This article, featured in the New York Times, June 1, 2008 online edition, tells of the latest frustration with our county’s rising and epidemic cesarean rates. Women who have experienced a cesarean birth may either be turned down for health care coverage or their current coverage may raise their premiums and consider them to be high risk.
Add this to the decision of more hospitals deciding (contrary to all the evidence-based medicine) they won’t continue to offer women the choice of a VBAC (vaginal birth after cesarean), and our country’s 31% cesarean rate (MUCH higher in many areas of the country) and you have another simmering healthcare crisis.
So what is a woman to do? She has become another cesarean statistic, her hospital has quit offering VBACs and now her insurance coverage is in jeopardy.

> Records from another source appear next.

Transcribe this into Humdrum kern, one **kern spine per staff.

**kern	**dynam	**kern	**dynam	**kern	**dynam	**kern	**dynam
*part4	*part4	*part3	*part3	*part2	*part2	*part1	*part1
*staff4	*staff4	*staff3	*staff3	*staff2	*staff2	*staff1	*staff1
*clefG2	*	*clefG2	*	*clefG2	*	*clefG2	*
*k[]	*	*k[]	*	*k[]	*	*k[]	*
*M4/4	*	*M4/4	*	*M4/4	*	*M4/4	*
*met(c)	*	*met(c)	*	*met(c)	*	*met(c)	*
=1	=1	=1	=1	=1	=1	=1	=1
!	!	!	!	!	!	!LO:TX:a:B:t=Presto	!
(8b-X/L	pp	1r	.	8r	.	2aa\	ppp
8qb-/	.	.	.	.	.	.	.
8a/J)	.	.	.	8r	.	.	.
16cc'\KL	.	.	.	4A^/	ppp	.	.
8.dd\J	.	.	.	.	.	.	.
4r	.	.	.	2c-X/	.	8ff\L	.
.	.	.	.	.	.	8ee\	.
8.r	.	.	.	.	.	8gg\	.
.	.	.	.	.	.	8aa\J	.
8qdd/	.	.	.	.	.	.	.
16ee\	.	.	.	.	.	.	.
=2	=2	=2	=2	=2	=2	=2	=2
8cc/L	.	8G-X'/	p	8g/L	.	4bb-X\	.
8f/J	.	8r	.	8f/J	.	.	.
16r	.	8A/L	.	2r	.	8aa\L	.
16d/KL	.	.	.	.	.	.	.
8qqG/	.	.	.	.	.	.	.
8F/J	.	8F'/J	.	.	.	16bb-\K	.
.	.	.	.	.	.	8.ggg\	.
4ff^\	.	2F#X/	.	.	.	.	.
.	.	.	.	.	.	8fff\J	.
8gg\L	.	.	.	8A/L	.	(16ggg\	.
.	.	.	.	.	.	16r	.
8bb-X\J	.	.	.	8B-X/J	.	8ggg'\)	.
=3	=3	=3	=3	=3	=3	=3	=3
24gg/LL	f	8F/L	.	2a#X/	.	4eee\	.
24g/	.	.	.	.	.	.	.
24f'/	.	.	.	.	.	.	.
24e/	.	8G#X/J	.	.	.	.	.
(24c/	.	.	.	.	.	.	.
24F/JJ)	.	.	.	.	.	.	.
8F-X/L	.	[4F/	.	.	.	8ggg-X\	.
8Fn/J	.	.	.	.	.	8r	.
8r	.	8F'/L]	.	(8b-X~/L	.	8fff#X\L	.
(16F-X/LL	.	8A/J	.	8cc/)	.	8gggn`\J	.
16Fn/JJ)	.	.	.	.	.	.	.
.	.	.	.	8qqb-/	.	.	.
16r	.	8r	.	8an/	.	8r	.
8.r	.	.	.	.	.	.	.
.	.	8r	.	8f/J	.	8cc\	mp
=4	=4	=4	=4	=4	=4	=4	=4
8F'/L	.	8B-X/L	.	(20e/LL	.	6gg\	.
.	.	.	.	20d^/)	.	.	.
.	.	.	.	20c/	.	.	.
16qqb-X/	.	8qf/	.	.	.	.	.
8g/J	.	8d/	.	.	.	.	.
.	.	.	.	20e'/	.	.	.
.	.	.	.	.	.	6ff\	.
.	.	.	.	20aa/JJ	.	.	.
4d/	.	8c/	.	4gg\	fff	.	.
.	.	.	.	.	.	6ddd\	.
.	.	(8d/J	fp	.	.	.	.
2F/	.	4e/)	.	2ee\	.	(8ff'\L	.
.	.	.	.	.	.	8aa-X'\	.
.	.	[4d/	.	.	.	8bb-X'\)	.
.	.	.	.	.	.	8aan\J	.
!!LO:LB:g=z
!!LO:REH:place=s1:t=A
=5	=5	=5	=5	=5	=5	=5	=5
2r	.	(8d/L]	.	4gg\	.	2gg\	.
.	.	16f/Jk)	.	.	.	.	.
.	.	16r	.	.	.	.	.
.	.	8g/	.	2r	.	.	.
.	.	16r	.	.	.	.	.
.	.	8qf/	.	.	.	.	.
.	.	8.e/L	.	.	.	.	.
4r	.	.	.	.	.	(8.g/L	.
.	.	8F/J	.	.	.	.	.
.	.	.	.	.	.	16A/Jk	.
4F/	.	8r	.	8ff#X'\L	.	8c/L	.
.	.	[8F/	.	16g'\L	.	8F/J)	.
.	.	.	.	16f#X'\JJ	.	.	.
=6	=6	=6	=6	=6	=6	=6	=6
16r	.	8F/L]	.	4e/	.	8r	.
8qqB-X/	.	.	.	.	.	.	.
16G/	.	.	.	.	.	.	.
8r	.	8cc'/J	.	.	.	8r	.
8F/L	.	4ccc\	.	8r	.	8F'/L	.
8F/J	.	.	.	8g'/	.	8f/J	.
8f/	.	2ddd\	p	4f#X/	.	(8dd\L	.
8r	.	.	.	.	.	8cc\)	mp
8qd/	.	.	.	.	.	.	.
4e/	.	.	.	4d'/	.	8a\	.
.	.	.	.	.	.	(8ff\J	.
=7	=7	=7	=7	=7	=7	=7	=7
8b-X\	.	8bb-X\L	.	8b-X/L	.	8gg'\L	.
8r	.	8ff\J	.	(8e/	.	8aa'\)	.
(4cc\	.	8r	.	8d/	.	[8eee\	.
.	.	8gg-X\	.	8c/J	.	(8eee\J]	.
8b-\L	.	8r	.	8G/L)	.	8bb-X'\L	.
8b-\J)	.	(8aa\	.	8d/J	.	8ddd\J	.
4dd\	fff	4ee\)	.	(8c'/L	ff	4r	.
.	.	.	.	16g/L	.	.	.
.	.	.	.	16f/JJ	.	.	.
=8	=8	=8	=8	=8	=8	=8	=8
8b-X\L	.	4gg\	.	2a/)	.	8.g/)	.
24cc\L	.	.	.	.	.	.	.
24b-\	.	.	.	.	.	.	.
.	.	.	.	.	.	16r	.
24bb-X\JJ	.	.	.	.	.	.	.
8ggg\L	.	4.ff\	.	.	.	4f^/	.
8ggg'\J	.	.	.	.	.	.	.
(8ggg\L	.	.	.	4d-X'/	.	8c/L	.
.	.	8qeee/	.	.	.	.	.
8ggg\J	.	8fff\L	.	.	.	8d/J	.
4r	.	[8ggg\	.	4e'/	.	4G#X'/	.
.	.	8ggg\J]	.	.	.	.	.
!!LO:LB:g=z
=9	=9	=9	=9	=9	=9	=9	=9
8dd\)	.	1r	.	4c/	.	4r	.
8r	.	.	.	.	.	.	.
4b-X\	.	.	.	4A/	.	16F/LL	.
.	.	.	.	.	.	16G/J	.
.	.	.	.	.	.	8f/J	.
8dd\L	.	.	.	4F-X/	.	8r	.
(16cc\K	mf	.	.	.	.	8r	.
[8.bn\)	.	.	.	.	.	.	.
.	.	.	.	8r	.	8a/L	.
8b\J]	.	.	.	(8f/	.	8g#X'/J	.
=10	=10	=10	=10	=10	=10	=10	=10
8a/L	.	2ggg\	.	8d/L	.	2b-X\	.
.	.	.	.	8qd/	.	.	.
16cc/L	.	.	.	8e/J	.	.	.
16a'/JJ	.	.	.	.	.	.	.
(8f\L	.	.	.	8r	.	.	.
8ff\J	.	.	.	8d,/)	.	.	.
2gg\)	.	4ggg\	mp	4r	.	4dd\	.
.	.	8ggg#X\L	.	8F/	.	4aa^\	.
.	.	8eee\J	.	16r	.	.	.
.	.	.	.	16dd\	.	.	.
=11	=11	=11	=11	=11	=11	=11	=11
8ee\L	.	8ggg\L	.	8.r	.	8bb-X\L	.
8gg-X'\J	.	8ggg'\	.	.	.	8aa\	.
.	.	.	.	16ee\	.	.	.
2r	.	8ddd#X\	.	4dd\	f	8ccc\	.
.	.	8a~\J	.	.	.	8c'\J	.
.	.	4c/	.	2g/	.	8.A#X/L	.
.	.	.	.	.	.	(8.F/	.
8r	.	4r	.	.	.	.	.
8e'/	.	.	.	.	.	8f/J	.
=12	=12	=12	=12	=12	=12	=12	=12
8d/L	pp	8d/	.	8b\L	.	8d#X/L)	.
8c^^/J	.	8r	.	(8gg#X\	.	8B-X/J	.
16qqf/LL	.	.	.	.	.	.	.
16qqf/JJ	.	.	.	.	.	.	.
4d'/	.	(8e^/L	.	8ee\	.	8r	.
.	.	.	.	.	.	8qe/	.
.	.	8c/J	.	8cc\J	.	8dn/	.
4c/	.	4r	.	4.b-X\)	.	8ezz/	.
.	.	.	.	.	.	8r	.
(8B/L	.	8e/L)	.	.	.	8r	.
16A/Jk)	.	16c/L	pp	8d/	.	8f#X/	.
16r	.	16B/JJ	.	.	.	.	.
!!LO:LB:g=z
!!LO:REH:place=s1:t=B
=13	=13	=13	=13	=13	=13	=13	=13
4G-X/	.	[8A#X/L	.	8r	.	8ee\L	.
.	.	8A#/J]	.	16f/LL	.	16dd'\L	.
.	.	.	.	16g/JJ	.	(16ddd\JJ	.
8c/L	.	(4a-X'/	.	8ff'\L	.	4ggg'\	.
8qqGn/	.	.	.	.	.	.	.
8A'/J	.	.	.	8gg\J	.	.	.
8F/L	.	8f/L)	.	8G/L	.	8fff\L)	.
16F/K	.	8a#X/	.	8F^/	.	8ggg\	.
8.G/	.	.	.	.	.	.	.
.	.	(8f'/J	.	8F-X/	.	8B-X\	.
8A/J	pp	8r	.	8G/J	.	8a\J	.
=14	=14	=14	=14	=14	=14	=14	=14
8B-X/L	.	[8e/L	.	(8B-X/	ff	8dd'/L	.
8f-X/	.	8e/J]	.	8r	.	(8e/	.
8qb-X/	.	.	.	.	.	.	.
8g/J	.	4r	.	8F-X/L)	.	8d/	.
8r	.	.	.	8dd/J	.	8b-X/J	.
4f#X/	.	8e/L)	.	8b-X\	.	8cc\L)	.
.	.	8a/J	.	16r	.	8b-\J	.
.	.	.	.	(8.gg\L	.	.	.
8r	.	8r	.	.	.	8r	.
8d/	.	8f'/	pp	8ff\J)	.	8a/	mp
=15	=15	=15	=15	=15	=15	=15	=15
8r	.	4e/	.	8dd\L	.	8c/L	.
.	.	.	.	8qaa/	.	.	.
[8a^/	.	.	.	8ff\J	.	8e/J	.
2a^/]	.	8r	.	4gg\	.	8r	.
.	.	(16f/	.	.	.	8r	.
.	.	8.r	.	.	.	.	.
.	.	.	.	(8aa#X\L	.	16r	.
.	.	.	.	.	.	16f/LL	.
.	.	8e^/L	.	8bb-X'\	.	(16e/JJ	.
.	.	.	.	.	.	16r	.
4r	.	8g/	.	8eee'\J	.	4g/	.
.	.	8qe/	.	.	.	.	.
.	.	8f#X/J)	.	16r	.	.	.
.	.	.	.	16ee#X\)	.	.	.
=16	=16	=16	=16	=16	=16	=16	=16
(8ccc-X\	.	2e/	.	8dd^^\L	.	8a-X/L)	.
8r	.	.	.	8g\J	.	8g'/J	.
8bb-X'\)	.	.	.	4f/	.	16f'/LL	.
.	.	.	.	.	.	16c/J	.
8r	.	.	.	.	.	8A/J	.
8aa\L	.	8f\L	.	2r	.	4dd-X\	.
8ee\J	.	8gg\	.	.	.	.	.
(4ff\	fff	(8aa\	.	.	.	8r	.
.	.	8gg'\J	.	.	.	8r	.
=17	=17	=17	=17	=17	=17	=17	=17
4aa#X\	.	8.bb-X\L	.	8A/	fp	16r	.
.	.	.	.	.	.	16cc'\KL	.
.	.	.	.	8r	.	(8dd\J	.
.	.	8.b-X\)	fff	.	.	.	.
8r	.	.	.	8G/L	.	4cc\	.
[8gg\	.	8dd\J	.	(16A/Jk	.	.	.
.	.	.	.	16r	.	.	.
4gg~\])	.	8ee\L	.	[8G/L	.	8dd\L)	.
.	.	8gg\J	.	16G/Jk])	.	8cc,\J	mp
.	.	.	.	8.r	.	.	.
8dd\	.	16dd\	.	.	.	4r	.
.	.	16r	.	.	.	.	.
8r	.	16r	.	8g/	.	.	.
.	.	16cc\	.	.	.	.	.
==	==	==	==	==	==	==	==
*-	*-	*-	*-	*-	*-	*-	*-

One thing every pregnancy woman can do is educate herself with her very first pregnancy so she won’t become a victim of an “unneccesarean” (an unnecessary cesarean). Working in the field of births for many years, I can honestly say that when a cesarean is truly needed, you are very grateful they are available. They save lives and that’s the truth. But one-third (or more) of this generation’s women are not “broken” and unable to give birth vaginally. Not that many emergencies happen. Something has gone very wrong with the system, not women’s bodies.
Here are a few suggestions that have been shown to lower your statistical risk of delivering by cesarean:
- Don’t allow an induction for any reason other than an immediate crisis for mother or baby. These do NOT include caretaker going on vacation, you want the baby born on someone’s birthday, you are uncomfortable and ready to get this over with, or baby seems to be getting a ‘little large’. Especially in first-time moms, you will considerably raise your risk of a cesarean outcome.
- Avoid pain management that interferes with your mobility. Staying upright and mobile not only assists greatly with the management of discomforts during labor, it can make all the difference in getting a baby to maneuver more easily through the contours of your pelvis. Once you choose an epidural, you are confined to the bed and usually to laying on your back in order for them to provide good coverage and to work well.
- Research the use of electronic fetal monitoring. Medical research has shown that continuous electronic fetal monitoring can increase the risk of cesarean without related improvement in outcome for the baby. It can be used as a screen, but should not be considered a diagnostic tool without errors. Request intermittent monitoring instead.
- Avoid pitocin augmentation for a slow labor. It can cause fetal distress which would lead to a cesarean.
- If your baby approaches your upcoming delivery with a less-than-optimal position for birth, check out Spinning Babies website. Lots of information there on encouraging a better position for baby, which could not only spare you a cesarean, but make for an easier, less painful vaginal birth!
- If you have already experienced a cesarean birth, see my previous entry on “Protesting a VBAC denial“. Join ICAN (International Cesarean Awareness Network) and visit their website for lots of information about cesarean prevention and VBAC safety.
- Interview different care providers. Find out their philosophy of normal birth, induction rate, interventions used, and cesarean rate. Find out how long they will usually allow the second stage of labor to occur without interventions or cesarean if baby is coping well.
- Hire a professional support person (doula). Studies have shown having a support person reduces cesarean rates.
- Educate yourself with more than your typical hospital childbirth classes. Read, ask questions, research, learn. Most people put more time and effort into choosing a new computer or car than they do the birth of their child. Learn what your rights are as a pregnant patient, both informed consent and informed refusal.